Keesokan harinya setelah suratku dimuat, pihak Coca-Cola langsung menghubungiku. Mereka mencoba memberi klarifikasi bahwa produk yang aku maksud itu memang produk asli Coca-Cola yang didistribusikan secara resmi. Mereka juga menjelaskan bahwa harga “diskon” tersebut hanya dalam rangka bulan puasa. Sebagai tambahan, mereka juga mempersenjatai penjual dengan surat keterangan dari Badan Pengawas Obat dan Makanan (BPOM), sayangnya aku belum sempat mengecek.
Menerima penjelasan seperti itu tentu saja dalam hati aku tidak puas. Latar belakang akuntansi memang membuatku sedikit skeptis, karena yang ada di otakku hanyalah perhitungan biaya, COGS, dan pricing theory.

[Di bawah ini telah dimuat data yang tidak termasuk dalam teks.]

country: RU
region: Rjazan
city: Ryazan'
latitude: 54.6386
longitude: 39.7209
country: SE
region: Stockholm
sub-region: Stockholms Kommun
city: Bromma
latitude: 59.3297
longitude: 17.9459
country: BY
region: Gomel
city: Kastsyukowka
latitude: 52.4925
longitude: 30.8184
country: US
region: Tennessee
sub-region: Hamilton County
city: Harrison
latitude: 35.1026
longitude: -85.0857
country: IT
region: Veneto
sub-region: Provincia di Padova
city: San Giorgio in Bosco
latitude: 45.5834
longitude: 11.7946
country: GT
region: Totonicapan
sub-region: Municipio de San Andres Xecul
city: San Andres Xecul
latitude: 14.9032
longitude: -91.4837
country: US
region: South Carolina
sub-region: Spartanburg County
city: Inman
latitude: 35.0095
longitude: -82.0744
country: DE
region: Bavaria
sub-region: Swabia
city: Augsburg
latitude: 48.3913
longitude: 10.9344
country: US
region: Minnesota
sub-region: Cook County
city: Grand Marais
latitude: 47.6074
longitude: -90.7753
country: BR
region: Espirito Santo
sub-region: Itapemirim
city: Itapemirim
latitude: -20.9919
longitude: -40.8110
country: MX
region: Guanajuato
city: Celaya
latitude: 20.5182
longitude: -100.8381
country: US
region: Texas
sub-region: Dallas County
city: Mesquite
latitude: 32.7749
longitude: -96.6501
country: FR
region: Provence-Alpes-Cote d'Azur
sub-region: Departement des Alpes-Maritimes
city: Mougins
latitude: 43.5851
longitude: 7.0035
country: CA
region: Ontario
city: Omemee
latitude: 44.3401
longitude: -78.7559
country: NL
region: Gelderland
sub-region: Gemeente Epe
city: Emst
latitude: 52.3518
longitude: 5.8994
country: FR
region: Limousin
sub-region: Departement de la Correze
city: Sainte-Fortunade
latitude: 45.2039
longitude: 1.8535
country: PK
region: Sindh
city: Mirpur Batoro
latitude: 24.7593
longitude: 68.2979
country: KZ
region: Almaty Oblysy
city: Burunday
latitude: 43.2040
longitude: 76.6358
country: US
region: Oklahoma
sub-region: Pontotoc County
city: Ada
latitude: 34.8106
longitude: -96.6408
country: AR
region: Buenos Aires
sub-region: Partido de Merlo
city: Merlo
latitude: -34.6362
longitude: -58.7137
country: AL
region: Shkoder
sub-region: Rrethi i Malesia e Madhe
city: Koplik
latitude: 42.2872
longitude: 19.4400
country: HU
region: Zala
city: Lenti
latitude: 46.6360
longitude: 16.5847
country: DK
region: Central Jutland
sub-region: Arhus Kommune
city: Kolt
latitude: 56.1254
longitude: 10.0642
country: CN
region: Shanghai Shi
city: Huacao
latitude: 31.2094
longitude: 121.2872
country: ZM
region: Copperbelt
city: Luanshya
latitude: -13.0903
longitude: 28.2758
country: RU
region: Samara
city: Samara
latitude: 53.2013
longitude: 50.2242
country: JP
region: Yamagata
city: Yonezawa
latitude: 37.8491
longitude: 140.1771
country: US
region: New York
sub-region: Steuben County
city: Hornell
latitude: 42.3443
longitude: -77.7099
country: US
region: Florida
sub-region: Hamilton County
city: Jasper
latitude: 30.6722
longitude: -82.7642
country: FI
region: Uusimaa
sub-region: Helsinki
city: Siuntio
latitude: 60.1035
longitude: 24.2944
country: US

Setelah telepon yang pertama, pihak Coca-Cola kembali menghubungiku untuk meminta tolong agar sekiranya aku menulis kembali di detik.com mengenai klarifikasi yang mereka berikan. Karena detik.com adalah situs top 10 di Indonesia yang sudah pasti pembacanya cukup banyak, aku juga tidak mau “aneh-aneh” untuk memperpanjang skeptisku yang tidak berujung. Maka dengan kerendahan hati aku tuliskan keterangan yang diberikan oleh pihak Coca-Cola (lihat). Dan sisanya, akan aku tuangkan dalam blog ini.
Kejanggalan-kejanggalan:
1. Dumping Theory
Dumping adalah salah satu kebijakan penetapan harga yang menggunakan lebih dari satu harga. Artinya perusahaan akan menjual harga lebih mahal/murah di tempat lain. Walaupun dumping mengandung konteks antarnegara, aku pikir masih relevan jika kita kaitkan dengan kasus ini.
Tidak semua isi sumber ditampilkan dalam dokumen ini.